By: Sutton Lee Seymour

BLOOMINGTON, IN – Last Tuesday, IU maintenance crew tearing up a Forest resident’s floorboards found several birds chopped up with others chained alive beneath the floor.

“In all my years, I’ve never seen anything like this,” said maintenance team leader Katrina Black. “I mean, I’ve seen college students hide weed or dirty magazines in weird places, but I guess this one kid just got sick and tired of scraping bird shit off of the bottom of his shoes.”

In an interview, IUPD stated that no one has been detained for this incident, but the primary suspect has been identified as resident Monty Fortunato. He has yet to confess, but investigators described him muttering under his breath about “their evil eyes” and whispering to the crows about “the sweet, delicious Amontillado” he had in his basement.

“I remember whenever I went into his room, he’d be scraping shit across the floorboards and crying about how guilty he felt,” said Fortunato’s roommate Augustus Dupin. “I mean, I suspected that he’d done something, but based on what I know about his thought patterns and day-to-day life I just kind of assumed he was rich and lonely like the rest of us.”

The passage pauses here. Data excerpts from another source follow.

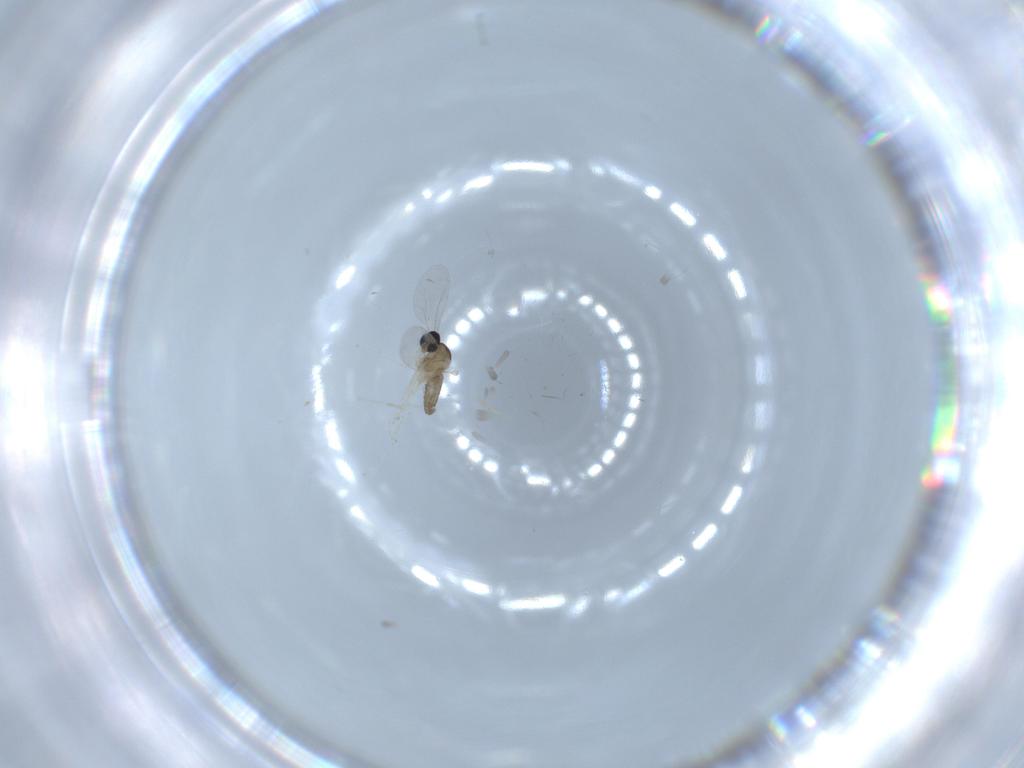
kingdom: Animalia
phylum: Arthropoda
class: Insecta
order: Diptera
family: Cecidomyiidae
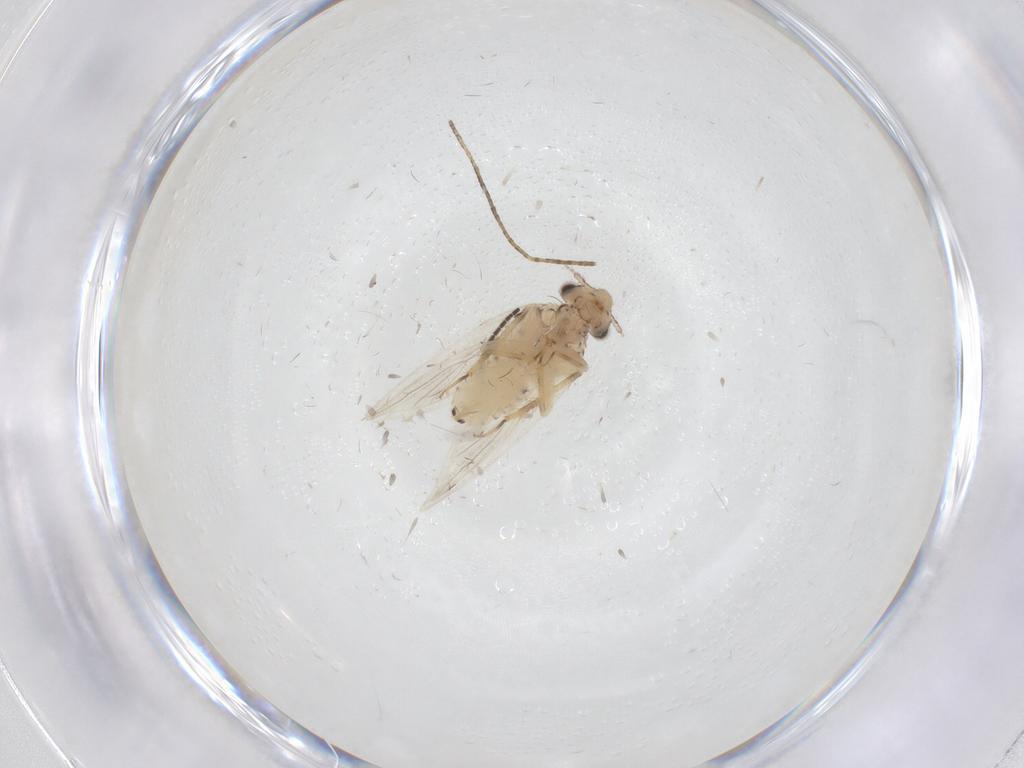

Luckily, when the crows were discovered, many were still alive, if not somewhat malnourished. They delivered the following statement shortly before being freed:

“Once upon a campus dreary, while we wandered, hungry, weary,
Shitting upon roof and head of students studying for Kelley ICore—
While we flighted, nearly napping, suddenly there came kidnapping,
As of someone tired of our presence on this southeast block of yore.
‘Rot in hell,’ he muttered, ‘and come to Forest nevermore!’
But we live on, fuckface, forevermore.”